Well, here’s what I did.
1. Go through the list and cull out any duplicates. Usually this requires you to have a pretty decent memory, but sorting by name or category often helps. Once you’ve done an initial cull, I find that doing the other triage steps usually burns most issues into your brain so you tend to spot duplicates pretty easily after that.
2. Go through the entire list and find anything that is unclear and assign it to someone to get it clarified. It helps to separate these in some way, either by moving the issue to another issue tracker or sticking “CLARIFY” to the subject line so you know what’s going on with these issues.
3. Look for any issues that seem too “nitpicky” and do your best to get them off that list (e.g. “Table is 2 pixels too wide”, “Button is a different shade of green to other button”, “Use of capitalisation offends me as a woman”). Go back to the person that raised the issue and explain to them why their issue “doesn’t make the cut”. This is step 3 because by this time you will have the expression of someone who has just spent a month searching cow pats to find gold teeth. People don’t generally argue too much with a face like that.
4. Comb the list for issues that are “borderline” – the sort that seem pretty nitpicky but the person raises a valid point for their inclusion (e.g. “This obscure error message isn’t user friendly enough. What if it appears and the user doesn’t know what to do next?”). Go to the person who raised the issue and argue like hell to get it off the list.

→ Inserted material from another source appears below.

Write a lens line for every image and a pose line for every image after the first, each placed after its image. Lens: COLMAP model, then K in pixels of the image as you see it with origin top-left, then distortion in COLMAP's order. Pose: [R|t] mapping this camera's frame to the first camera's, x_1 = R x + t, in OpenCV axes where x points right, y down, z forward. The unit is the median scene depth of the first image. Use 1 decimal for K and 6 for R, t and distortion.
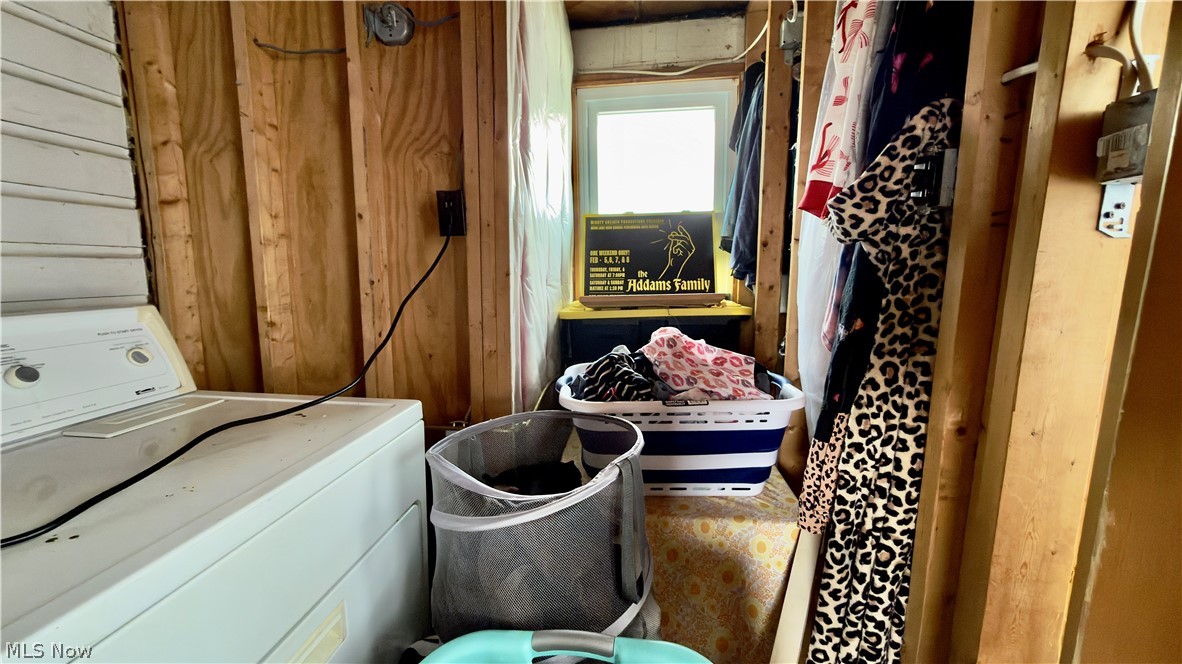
lens RADIAL K [[468.8, 0, 592.5], [0, 468.8, 333.9], [0, 0, 1]] dist [-0.000824, 0.000062]
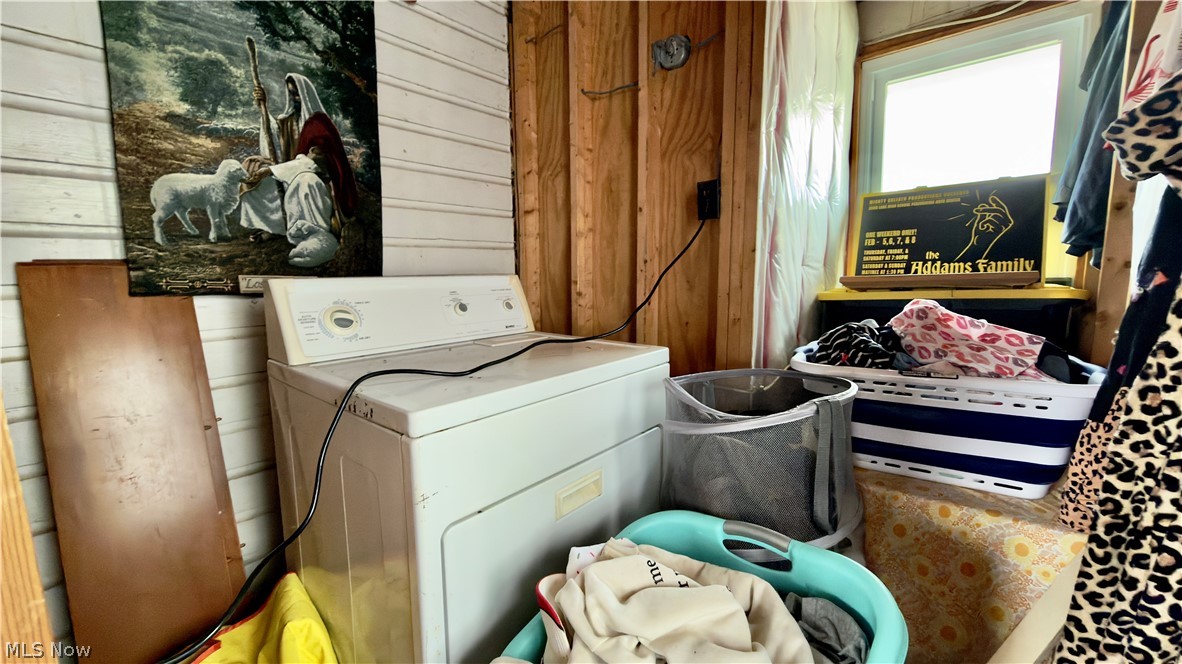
lens RADIAL K [[468.8, 0, 593.0], [0, 468.8, 331.1], [0, 0, 1]] dist [-0.000824, 0.000062]
pose [[0.829920, 0.058872, -0.554768, 0.129937], [-0.062904, 0.997950, 0.011799, 0.075313], [0.554325, 0.025105, 0.831922, -0.133477]]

By then they’ll probably be a little scared of you anyway (see point 3) so you’ll have the advantage, so if they win you know that it probably really is important that it stays on the list and you should leave it in.
5. Get to know your team members’ strengths, skills and experience and reassign issues appropriately and prioritise them.
So your list should be pretty clean by now. When new issues come in, you’ll be wanting to do the following:
1. Determine a suitable set of cut-off rules for dismissing new issues, and communicate it to your team, so that your decisions to dismiss new issues does not seem subjective and arbitrary.
2. Teach your team how to look up existing issues so that they don’t treat your brain as their personal issue search engine.
3. Be aware of the workload of each developer so that issues are divided evenly among team members.